You may also download a PDF version of this guide.
Product Overview
GitHub, Inc. is an American multinational corporation that provides hosting for software development and version control using Git. It offers the distributed version control and source code management functionality of Git, plus its own features. Projects on GitHub.com can be accessed and managed using the standard Git command-line interface, web browsers, and/or multiple desktop clients.
GitHub.com also allows users to browse public repositories on the site. The site provides social networking-like functions such as feeds, followers, wikis, and a social network graph to show how developers work on their versions ("forks") of a repository and what fork (and branch within that fork) is the newest.
Anyone can browse and download public repositories, but only registered users can contribute content to repositories. With a registered user account, users can have discussions, manage repositories, submit contributions to others' repositories, and review changes to code.
Detection Strategy for SaaS Integrations
Detection
Our SaaS detection strategy is designed to identify and respond to suspicious user activity across cloud-based applications. By integrating directly with SaaS platforms, we continuously monitor user behavior and focus on activities such as unusual login patterns, excessive data downloads, or unauthorized access to sensitive files.
In addition to user activity, we also detect other key SaaS-related events such as changes to administrative settings, the creation or modification of privileged accounts, and unexpected data sharing with external parties. These events are processed through our detection engine, which leverages behavioral analytics and threat intelligence to flag potential risks. When anomalies are detected, our automated response bot, Ruxie, takes action by enriching evidence fields with first- and third-party threat intelligence. Additional Ruxie actions query a wide span of technologies directly to arm analysts with key pieces of investigative information and related events.
Response
Similar to identity technologies, SaaS apps can hold valuable information such as user roles, location, and other metadata that helps analysts triage Expel Alerts of all types that contain source user information.

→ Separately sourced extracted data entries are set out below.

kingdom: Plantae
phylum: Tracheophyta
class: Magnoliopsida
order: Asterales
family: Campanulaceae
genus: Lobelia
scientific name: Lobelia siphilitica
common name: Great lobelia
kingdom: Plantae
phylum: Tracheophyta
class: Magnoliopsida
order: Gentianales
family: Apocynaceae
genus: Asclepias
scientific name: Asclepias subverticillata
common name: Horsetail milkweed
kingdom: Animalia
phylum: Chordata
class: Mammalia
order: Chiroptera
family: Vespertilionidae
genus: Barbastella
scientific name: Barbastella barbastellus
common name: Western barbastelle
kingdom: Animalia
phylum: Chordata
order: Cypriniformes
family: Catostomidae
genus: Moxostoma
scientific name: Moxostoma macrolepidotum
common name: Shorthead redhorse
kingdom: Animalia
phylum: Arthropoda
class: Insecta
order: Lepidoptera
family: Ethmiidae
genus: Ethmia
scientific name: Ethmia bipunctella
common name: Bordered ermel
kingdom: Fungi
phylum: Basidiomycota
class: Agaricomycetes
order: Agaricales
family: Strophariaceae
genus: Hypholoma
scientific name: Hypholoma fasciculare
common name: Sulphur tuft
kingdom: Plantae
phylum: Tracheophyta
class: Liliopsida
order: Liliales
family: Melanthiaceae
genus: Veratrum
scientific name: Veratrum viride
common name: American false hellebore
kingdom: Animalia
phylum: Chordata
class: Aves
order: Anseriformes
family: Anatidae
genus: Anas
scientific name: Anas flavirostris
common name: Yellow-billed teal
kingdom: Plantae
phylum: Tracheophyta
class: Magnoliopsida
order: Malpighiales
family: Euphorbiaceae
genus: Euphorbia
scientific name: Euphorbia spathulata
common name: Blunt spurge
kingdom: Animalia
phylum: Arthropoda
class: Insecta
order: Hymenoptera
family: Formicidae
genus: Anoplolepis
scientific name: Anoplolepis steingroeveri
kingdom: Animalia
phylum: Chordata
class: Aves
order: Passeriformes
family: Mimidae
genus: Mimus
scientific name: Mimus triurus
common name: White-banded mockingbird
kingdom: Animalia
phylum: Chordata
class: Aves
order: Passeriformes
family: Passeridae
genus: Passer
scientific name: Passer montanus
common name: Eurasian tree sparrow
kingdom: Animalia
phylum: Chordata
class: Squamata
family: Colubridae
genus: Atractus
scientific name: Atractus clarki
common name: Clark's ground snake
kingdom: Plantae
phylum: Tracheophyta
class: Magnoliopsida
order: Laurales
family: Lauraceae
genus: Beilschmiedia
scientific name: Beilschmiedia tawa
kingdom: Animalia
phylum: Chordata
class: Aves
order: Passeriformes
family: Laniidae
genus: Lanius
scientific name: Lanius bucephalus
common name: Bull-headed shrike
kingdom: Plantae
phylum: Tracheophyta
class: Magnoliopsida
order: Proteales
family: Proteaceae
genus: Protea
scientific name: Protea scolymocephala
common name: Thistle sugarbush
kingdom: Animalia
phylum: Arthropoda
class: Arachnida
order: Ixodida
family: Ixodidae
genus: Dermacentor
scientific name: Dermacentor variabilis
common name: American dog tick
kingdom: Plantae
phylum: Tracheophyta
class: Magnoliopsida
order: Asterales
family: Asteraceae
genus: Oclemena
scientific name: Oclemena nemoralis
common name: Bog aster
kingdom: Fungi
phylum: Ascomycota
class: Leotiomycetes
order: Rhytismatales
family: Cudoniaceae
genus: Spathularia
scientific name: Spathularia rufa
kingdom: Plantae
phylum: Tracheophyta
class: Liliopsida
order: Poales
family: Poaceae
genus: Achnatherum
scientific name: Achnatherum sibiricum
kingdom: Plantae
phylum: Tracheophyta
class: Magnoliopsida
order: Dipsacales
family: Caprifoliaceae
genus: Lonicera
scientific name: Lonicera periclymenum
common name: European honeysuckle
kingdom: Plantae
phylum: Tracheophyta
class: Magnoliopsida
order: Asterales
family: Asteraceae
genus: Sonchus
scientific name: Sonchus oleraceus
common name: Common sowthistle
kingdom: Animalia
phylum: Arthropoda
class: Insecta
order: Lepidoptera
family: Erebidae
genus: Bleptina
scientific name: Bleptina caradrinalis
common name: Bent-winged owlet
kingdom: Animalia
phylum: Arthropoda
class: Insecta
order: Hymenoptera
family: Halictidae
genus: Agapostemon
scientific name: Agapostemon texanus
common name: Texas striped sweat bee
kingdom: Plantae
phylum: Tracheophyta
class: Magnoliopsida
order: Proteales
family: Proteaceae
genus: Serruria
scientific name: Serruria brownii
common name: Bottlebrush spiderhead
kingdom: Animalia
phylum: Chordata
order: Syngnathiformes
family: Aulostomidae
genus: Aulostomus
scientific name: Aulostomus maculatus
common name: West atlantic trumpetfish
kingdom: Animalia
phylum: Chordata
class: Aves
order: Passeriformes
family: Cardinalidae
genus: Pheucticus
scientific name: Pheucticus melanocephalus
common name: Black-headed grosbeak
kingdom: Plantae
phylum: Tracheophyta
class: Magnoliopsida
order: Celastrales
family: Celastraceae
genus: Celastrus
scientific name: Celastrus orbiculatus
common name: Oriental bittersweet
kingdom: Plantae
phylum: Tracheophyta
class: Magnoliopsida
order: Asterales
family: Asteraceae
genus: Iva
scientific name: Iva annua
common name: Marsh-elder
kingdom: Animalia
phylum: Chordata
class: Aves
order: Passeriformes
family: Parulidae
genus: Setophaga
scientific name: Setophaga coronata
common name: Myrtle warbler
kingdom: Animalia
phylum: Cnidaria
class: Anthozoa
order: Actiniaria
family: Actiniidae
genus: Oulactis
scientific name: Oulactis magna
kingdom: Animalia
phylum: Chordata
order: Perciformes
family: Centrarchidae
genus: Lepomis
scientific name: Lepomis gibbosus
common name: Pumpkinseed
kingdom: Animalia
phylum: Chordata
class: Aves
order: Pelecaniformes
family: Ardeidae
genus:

To learn more about our overall approach to detection strategy, see About Detection Strategy.
What We Support for Github
To see a comprehensive list of the most up-to-date Expel detection rules, vendor detection rules, opt-in detections, and available DUETs (did you expect this) that we support for Github, you can visit the Detections page in Workbench or ask your Sales or Support rep for the most recent download.
| Supported event log sources |
|
| Github detection rules support |
No. |
| Detection rules written by Expel | Yes. |
| Auto remediations |
Yes. Expel supports automatic execution of some remediation actions for this integration when you follow our setup guide to update the permissions in your vendor device, and then enable the auto remediation in Workbench. The available auto remediations for this integration include:
To enable auto remediations for your environment, see Enable an Auto Remediation in Workbench. |
| Investigative support through Workbench |
Yes. We are able to take the following investigative actions to gather data for triage and investigation of events:
|
| Hunting support |
No. Hunting is not currently available for this integration. |
Additional Details and Common Questions
Console Access
A vendor alert does not typically include all of the contextual timeline activity surrounding the event of interest. Because this integration does not allow us to get all necessary data via the API, we will ask you for a certain level of console access during onboarding.
The level of access that we require is meant to support essential triage and research activities, and to help us determine the vector and extent of attacker activity for an identified threat. At minimum, we will ask for visibility into alert data, timeline events recorded, and live response/real time response shell (if applicable).
DUET
A DUET (did you expect this) rule flags certain events as needing an immediate verification or notification, and bypasses the normal internal event triage process. The events subject to DUET rules contain behaviors that are not typically indicative of true security incidents, as they are related to policy violations or potential risk.
There are a number of workflows that a DUET may follow. When enabled, the activity will be flagged for investigation and will be routed to you (rather than to us) to take a specified first action. To see the specific DUET rules currently supported for this integration, visit the Detections page in Workbench.
Why is Expel requiring admin:org level permissions?
The requirement for admin:org comes from GitHub, it’s not a requirement that Expel imposes. Expel tested the integration with only admin:read and we were unable to query the Audit Log through GraphQL API. This requirement remains the same for the REST API Audit Log as well. The requirement by GitHub isn't optional. The integration doesn't work without it. If the permissions are not authorized, Expel can't onboard the integration.
Reference:
- GraphQL API:
- REST API:
Why is Workbench not offering webhook support?
Webhook provides a lot of event notifications but isn't the best method to acquire the Audit Log, in particular, certain security events like Git audit events.